Tuesday, August 20, 2013
An interesting unauthorized practice case is scheduled to be argued tomorrow before the Ohio Supreme Court.
The court's web page summarizes
The Board on the Unauthorized Practice of Law has recommended that the Supreme Court find that Thomas Jones, Jr., of Cleveland, has engaged in the unauthorized practice of law by preparing four deeds for two Cleveland homeowners. The board also recommends that the court issue an order prohibiting Jones, who is not an attorney, from practicing law as a non-lawyer in the future and charge him a $10,000 civil penalty.

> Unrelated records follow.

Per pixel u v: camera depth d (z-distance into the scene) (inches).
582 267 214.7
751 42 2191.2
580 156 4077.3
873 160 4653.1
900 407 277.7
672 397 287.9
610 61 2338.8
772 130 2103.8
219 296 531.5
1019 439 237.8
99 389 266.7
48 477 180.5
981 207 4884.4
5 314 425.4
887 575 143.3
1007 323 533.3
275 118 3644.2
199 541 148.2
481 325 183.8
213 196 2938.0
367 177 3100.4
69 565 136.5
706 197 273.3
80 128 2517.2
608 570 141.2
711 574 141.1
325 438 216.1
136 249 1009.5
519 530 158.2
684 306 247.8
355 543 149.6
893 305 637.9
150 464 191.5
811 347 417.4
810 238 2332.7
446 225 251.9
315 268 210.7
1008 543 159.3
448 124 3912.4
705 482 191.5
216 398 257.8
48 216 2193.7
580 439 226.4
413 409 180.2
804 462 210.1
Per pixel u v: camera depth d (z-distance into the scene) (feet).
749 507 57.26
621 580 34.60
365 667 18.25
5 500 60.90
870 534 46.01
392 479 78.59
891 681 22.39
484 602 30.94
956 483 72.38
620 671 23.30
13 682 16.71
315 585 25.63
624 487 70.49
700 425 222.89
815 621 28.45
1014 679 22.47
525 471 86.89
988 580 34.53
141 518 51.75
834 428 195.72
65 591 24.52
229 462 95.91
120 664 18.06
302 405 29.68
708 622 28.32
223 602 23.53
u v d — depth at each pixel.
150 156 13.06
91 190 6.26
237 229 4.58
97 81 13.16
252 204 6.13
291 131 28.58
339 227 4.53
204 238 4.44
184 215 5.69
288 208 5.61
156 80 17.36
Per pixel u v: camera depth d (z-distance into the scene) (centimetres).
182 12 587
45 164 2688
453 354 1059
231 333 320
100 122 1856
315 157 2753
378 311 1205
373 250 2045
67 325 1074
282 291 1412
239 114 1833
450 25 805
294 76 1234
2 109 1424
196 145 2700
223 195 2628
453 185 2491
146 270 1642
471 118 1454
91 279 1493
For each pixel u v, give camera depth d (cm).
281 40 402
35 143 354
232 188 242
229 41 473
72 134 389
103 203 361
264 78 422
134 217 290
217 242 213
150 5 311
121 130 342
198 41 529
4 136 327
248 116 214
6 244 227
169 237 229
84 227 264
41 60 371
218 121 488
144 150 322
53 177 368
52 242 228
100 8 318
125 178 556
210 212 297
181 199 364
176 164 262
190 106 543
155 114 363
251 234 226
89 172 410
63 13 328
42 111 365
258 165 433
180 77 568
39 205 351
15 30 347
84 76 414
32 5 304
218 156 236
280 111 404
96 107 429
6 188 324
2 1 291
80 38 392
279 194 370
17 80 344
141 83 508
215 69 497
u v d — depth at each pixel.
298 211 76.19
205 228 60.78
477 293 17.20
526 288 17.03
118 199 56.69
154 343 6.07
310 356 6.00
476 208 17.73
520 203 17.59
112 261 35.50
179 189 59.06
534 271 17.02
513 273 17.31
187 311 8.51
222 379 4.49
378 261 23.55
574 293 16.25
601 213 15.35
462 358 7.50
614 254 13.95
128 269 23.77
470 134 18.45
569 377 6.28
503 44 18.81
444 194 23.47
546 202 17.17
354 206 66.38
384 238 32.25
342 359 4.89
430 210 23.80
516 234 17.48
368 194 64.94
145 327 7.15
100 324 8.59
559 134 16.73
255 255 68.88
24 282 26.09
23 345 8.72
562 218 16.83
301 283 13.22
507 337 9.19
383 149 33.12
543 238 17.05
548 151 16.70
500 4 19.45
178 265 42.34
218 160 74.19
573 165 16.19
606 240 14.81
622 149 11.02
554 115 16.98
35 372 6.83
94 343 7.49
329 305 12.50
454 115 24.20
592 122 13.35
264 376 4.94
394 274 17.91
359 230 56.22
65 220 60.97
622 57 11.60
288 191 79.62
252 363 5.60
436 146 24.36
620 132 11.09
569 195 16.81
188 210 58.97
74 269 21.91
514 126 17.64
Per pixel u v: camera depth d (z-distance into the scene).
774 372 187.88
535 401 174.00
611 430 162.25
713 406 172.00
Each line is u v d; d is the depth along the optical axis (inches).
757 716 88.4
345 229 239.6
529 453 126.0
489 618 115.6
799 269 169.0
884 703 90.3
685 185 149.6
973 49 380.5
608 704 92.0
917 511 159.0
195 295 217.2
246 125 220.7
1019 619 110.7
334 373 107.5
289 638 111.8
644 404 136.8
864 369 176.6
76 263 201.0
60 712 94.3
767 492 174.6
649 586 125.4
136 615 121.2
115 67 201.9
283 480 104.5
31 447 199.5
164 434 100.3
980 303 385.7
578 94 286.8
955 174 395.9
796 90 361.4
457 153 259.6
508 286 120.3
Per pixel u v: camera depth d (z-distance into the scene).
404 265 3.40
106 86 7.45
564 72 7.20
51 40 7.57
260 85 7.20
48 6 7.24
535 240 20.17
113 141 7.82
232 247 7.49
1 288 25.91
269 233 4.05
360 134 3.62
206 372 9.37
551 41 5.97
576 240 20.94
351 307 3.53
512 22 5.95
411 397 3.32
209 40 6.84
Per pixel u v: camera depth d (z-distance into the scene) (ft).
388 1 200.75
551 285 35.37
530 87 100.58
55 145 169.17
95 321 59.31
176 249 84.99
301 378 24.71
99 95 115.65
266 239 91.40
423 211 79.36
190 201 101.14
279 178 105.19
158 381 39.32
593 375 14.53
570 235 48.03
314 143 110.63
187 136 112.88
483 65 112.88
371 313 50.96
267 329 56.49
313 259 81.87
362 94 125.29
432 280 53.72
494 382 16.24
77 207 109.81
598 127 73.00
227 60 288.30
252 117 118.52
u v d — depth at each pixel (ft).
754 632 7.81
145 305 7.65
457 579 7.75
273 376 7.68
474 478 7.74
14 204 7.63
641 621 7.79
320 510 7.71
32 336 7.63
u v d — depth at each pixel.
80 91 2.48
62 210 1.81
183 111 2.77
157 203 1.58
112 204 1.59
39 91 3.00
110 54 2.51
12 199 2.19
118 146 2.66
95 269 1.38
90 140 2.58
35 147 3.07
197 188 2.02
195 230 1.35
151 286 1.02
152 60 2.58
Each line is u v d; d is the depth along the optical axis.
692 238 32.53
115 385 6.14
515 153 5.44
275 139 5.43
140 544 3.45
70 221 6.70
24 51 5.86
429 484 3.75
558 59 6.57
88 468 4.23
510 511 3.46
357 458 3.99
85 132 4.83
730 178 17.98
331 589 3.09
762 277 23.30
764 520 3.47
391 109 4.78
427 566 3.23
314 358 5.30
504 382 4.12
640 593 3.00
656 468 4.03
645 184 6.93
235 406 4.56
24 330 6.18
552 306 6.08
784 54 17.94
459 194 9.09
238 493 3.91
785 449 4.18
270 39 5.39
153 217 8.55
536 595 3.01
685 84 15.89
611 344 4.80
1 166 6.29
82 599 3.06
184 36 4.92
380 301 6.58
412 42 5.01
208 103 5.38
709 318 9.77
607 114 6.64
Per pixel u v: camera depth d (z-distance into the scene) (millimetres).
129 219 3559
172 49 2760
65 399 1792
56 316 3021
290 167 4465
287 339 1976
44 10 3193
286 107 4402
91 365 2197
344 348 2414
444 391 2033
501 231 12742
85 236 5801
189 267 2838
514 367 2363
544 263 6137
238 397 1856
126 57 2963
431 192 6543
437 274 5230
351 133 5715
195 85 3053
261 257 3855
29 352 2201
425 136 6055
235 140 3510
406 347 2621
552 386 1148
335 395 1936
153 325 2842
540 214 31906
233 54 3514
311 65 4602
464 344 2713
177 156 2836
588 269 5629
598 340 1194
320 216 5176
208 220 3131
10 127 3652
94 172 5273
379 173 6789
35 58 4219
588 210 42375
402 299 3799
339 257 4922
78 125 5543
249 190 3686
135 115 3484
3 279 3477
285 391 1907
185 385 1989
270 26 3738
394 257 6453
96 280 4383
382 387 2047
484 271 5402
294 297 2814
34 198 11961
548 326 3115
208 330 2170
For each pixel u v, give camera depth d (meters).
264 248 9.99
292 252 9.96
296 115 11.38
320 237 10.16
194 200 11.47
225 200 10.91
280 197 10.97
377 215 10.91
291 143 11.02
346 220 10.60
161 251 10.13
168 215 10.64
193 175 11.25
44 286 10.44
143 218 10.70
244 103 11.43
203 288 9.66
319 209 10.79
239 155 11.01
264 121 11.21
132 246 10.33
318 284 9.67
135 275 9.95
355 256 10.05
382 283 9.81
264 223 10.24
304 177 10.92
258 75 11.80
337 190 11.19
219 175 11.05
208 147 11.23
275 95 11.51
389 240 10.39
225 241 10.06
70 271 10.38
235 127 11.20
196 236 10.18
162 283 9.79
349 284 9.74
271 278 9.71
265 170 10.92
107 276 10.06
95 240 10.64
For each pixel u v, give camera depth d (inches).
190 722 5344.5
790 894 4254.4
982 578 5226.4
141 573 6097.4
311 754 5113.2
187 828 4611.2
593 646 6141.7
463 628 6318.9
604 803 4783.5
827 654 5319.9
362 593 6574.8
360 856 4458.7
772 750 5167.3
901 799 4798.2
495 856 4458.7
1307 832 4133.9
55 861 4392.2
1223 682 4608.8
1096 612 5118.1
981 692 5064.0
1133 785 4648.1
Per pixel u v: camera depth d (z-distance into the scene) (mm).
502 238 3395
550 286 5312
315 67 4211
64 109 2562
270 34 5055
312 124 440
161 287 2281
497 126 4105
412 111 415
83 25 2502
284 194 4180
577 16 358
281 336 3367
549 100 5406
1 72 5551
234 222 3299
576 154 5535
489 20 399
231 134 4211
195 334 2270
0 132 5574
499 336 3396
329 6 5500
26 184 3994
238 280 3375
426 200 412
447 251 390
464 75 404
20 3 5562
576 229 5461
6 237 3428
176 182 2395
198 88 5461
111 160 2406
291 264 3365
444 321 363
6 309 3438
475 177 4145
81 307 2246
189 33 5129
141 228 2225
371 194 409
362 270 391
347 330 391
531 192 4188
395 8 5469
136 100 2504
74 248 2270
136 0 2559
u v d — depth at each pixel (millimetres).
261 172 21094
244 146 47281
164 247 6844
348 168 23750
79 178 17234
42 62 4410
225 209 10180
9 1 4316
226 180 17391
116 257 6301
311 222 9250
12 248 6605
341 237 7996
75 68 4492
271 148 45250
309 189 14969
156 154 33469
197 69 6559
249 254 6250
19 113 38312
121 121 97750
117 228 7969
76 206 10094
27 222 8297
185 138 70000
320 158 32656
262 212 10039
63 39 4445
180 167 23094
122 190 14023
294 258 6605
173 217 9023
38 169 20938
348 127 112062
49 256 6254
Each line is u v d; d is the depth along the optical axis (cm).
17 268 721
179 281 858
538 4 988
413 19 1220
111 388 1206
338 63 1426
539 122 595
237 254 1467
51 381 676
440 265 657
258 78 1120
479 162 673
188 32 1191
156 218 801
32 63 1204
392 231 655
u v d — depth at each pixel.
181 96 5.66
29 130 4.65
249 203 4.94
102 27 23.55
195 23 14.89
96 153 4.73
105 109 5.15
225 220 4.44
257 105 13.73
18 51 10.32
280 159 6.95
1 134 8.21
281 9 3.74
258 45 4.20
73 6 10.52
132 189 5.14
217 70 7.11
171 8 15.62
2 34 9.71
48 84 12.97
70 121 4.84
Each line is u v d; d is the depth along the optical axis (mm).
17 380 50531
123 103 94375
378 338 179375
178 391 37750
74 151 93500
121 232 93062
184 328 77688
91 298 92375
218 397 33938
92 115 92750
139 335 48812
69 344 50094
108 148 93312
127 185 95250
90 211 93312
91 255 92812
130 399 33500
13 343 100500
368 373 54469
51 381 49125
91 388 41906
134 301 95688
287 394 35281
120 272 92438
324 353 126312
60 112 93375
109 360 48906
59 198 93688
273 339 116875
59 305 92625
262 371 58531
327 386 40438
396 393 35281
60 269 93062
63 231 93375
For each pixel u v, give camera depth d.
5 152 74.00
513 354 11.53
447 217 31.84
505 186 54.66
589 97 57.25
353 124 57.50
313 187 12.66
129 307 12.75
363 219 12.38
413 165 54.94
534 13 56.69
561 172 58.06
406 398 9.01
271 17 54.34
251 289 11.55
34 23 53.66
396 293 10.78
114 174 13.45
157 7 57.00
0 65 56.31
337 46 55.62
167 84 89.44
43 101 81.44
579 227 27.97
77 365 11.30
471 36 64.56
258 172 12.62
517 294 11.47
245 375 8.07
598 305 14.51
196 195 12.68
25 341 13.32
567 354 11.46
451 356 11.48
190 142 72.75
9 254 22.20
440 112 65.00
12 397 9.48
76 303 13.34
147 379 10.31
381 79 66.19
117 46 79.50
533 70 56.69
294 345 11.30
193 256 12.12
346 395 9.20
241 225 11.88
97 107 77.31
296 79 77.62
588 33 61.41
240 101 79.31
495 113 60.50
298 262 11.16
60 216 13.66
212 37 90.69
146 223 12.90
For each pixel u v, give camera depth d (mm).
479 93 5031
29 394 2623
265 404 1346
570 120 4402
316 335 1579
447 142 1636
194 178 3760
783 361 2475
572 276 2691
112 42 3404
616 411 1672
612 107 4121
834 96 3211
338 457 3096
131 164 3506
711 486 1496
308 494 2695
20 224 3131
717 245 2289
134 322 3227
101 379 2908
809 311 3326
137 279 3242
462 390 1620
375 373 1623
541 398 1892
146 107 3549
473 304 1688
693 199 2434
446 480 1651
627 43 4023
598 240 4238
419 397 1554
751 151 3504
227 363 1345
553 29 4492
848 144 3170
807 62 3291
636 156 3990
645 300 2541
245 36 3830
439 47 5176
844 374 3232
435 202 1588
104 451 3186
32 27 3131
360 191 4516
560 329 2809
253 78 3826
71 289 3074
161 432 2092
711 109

In its report, the board states Jones and his business partner, disbarred Ohio attorney Michael Troy Watson, purchased properties in foreclosure and prepared quitclaim deeds for the owners to transfer the properties to them. The board points out that legal documents, including deeds, contracts, and trusts, may not be prepared by a non-lawyer for the benefit of another. The report notes that Jones didn’t cooperate in the investigation. The board concludes that the homeowners, probably unaware that a non-lawyer was preparing their legal documents, may have suffered financial harm.
Jones has filed objections to the board’s findings and recommendations. Questioning how he could have known that printing forms from the Internet was the unauthorized practice of law, he adds that the court hasn’t announced that it’s unlawful for a layperson to use fill-in-the-blank forms to transfer property. This court already addressed this case when it ruled on a 2005 complaint against Watson, he says, and the board’s “harassment” of him simply stems from his business partnership with Watson. He requests either a rehearing by the board’s panel assigned to this matter or dismissal of the charge.
The Disciplinary Counsel, which filed the complaint against Jones with the board, responds that the court has previously decided that drafting or writing a legal document for another person is the practice of law even if the document is copied from a “form book” and completed. As far as the earlier Watson case, the Disciplinary Counsel states it’s legally improper to raise this issue, as Jones did, in a motion to dismiss the case. The appropriate time to make this defense is when filing a response to the board’s complaint, which they say Jones never did. They also assert that Jones didn’t appear at a deposition, has offered no evidence to refute the facts, and ultimately has chosen not to participate in the proceedings – so the court shouldn’t grant a rehearing request.